4-3-3 oyununa dönüş yaptı Samsunspor, Yücel Uyar ile Recep Boyer sonrası...
Ama klasik değil, çok rotasyonlu saha içi bir görüntü vardı.
Misal, sağ ön gibi duran İlyas Kubilay özellikle hücumda sürekli içe kat ederek asıl pozisyonunu buldu. Caner’e geniş bir alan bıraktı önünde.
İdeal takımından 4 eksikle Samsun’a gelen ve görece zayıf bir pilot takım olmaktan öte bir misyonu olmayan Hacettepe karşısında bile, ilk pozisyonu 31’de bulabilmek işlerin istenildiği gibi gitmediğine bir işaretti.
Atak yapar gibi görünüyordu ama ceza sahasına hiç kalabalık giremiyordu çünkü.
Ne iki çizgi kanadı ne de orta sahadan destek gelmemesi Bahattin’in yalnızları oynamasına neden oldu.
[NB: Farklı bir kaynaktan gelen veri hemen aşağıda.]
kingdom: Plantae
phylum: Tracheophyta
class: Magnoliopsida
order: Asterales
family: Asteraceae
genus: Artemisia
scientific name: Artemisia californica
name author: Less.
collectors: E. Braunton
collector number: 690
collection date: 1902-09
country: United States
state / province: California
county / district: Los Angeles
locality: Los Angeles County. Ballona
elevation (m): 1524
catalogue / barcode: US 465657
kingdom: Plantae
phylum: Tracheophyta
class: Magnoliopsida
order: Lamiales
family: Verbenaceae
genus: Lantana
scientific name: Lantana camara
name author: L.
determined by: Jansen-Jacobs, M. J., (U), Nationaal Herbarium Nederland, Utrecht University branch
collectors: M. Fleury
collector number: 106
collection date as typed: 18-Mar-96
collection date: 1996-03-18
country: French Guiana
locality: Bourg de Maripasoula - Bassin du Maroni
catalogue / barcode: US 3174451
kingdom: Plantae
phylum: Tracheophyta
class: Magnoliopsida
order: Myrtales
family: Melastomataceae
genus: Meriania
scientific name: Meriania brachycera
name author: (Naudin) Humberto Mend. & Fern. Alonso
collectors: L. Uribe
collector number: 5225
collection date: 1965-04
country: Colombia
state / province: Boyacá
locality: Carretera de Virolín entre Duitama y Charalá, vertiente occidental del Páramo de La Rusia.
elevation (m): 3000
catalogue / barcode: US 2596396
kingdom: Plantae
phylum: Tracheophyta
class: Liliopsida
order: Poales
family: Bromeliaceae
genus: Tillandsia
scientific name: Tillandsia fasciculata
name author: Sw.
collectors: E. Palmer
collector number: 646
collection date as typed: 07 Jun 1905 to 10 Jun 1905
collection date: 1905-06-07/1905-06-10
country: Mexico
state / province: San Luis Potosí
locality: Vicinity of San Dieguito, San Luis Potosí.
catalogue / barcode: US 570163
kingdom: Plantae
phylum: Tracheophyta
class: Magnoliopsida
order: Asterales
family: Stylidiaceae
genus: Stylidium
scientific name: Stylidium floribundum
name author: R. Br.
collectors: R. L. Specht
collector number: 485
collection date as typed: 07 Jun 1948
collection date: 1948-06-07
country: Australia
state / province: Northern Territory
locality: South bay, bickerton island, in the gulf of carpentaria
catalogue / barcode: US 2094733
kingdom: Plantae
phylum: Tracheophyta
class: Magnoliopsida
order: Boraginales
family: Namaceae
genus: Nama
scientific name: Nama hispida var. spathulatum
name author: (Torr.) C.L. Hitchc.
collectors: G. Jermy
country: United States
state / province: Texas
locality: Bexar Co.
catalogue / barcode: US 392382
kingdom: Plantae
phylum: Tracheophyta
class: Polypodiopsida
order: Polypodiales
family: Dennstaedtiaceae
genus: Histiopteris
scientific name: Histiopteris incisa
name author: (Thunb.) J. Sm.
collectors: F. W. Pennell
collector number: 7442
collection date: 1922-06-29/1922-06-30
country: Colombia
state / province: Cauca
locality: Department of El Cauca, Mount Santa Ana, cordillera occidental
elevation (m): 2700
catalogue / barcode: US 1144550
Etkili dış şut eksikliği de eklenince buna, pozisyon fukaralığı dikkat çekti. Dikkat çeken bir başka şey ise, Ferhat’ın bir iç saha maçında bile oyunu nerede ise iki stoperin arasında oynama gayretiydi.
Bahattin’in ikinci 45’in hemen başında attığı şık kafa golü bile bir şeyleri değiştirmedi.
Gökhan Alsan ve Guido’nun isimleri vardı ama kendileri yoktu.
Bu net fotoğrafa rağmen, garip hem de çok garip bir değişikliğe imza attı kenar yönetimi...
Bahattin’i kenara alıp, bir başka defansif orta saha Samet Hakan’ı sahaya sürdü.
Akla ziyan bu değişiklik ve hemen sonrasında penaltı ile gelen beraberlik golü akla şu soruyu getirdi: Gökhan ve Guido’yu bu kadar özel kılan şey ne?
Cevabı eğer, sahadaki bu garabeti görememekse, kenar yönetimi adına kötü bir şey bu.
Gelecekleri haklı olarak tartışılacaktır.
Yok, başka bir şey ise daha da kötü!
Bu sevindirici olmaktan çok, düşündürücü galibiyete rağmen.